⚖️ Rubrik Hukum oleh Advokat Dr. Sambas, S. IP, SH, MH
MEDIA NUSANTARA TV |
Nikah siri, meskipun sah secara agama, tidak diakui secara hukum positif di Indonesia. Dalam pelaksanaannya, seorang penghulu dapat terjerat tindak pidana jika proses pernikahan siri yang dilakukannya melanggar syarat dan ketentuan hukum yang berlaku.
Hal ini dapat terjadi jika penghulu:
Melakukan pernikahan secara ilegal atau tidak memenuhi syarat dan ketentuan yang berlaku.
Melakukan pernikahan tanpa izin dari istri sah sebelumnya (bagi calon suami yang sudah menikah).
Mencatat pernikahan secara tidak sah atau membuat laporan palsu terkait pernikahan yang dilakukannya.
Dasar Hukum yang Dapat Dijerat
Penghulu yang terlibat dalam nikah siri yang melanggar hukum dapat dikenakan pidana berdasarkan beberapa pasal dalam Kitab Undang-Undang Hukum Pidana (KUHP):
Pasal 279 KUHP: Melarang Pernikahan Tanpa Syarat Sah
Pasal ini melarang adanya pernikahan yang tidak memenuhi syarat sah karena adanya pernikahan lain yang sudah ada sebelumnya.
Ancaman Pidana: Pelaku pernikahan yang sah tanpa izin dari pasangan sahnya dapat dihukum hingga lima tahun penjara.
Pasal 284 KUHP: Perzinahan
Pasal ini mengatur tentang perzinaan.
Implikasi: Nikah siri yang dilakukan oleh suami atau istri yang sudah memiliki pasangan sah (tanpa izin/terdapat larangan) dapat dianggap sebagai perbuatan perzinahan.
Ancaman Pidana: Diancam pidana penjara sembilan bulan.
Pasal 220 KUHP: Laporan Palsu
Pasal ini mengatur tentang laporan palsu.
Implikasi: Penghulu bisa dipidana jika ia dilaporkan dengan sengaja membuat laporan palsu terkait pernikahan yang dilakukannya (misalnya, membuat akta atau catatan palsu).
Contoh Kasus Pidana
Pelanggaran Pasal 279 KUHP: Seorang penghulu yang menikahkan pria yang sudah memiliki istri tanpa memperoleh izin yang sah dari istri sahnya, padahal ia mengetahui status pernikahan pria tersebut.
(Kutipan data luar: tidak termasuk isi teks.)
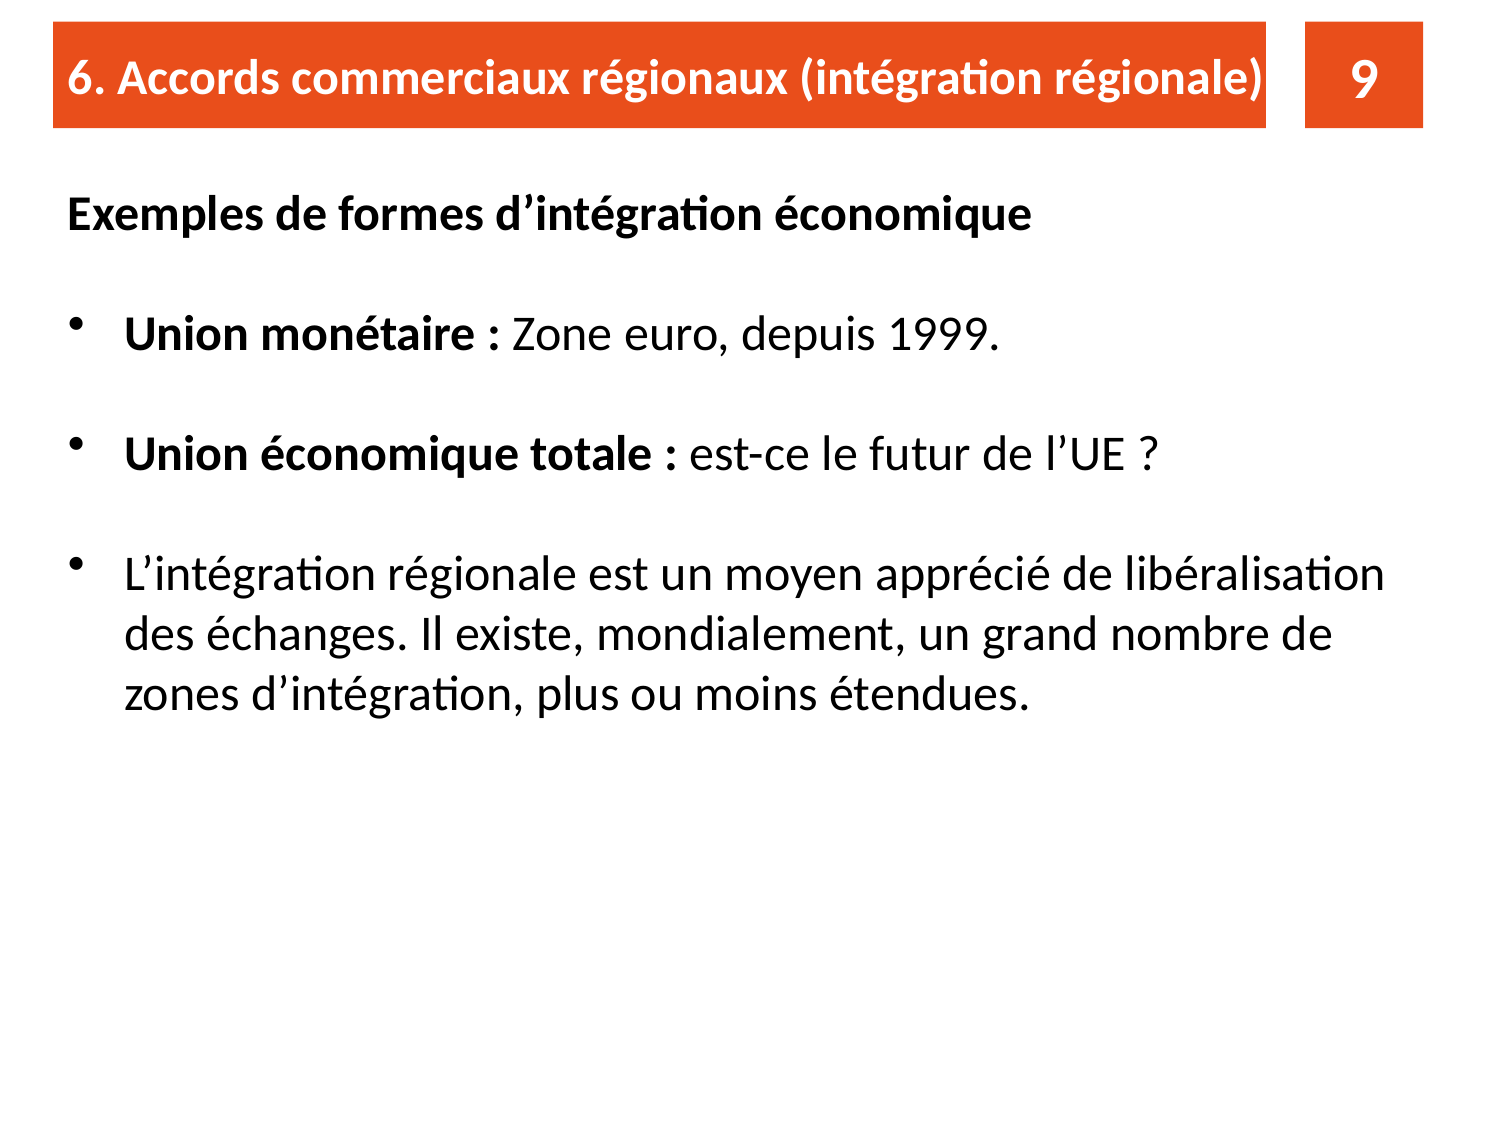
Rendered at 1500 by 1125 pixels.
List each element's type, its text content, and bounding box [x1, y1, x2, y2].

text_box 9 [1305, 21, 1424, 129]
text_box Exemples de formes d’intégration économique Union monétaire : Zone euro, depuis 1999. Union économique totale : est-ce le futur de l’UE ? L’intégration régionale est un moyen apprécié de libéralisation des échanges. Il existe, mondialement, un grand nombre de zones d’intégration, plus ou moins étendues. [53, 172, 1447, 728]
text_box 6. Accords commerciaux régionaux (intégration régionale) [53, 21, 1266, 129]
Pelanggaran Pasal 284 KUHP: Seorang penghulu yang menikahkan pasangan yang salah satunya masih terikat pernikahan yang sah dengan orang lain dan pernikahan tersebut dilaporkan sebagai perzinahan oleh pasangan sah.
Penting untuk Dicatat
Status Hukum Nikah Siri: Nikah siri di Indonesia tidak diakui secara hukum negara (hanya sah secara agama).
Konsekuensi Pidana: Penghulu dapat dikenakan pidana, termasuk pidana penjara dan denda, jika terbukti melakukan nikah siri yang melanggar ketentuan hukum yang berlaku.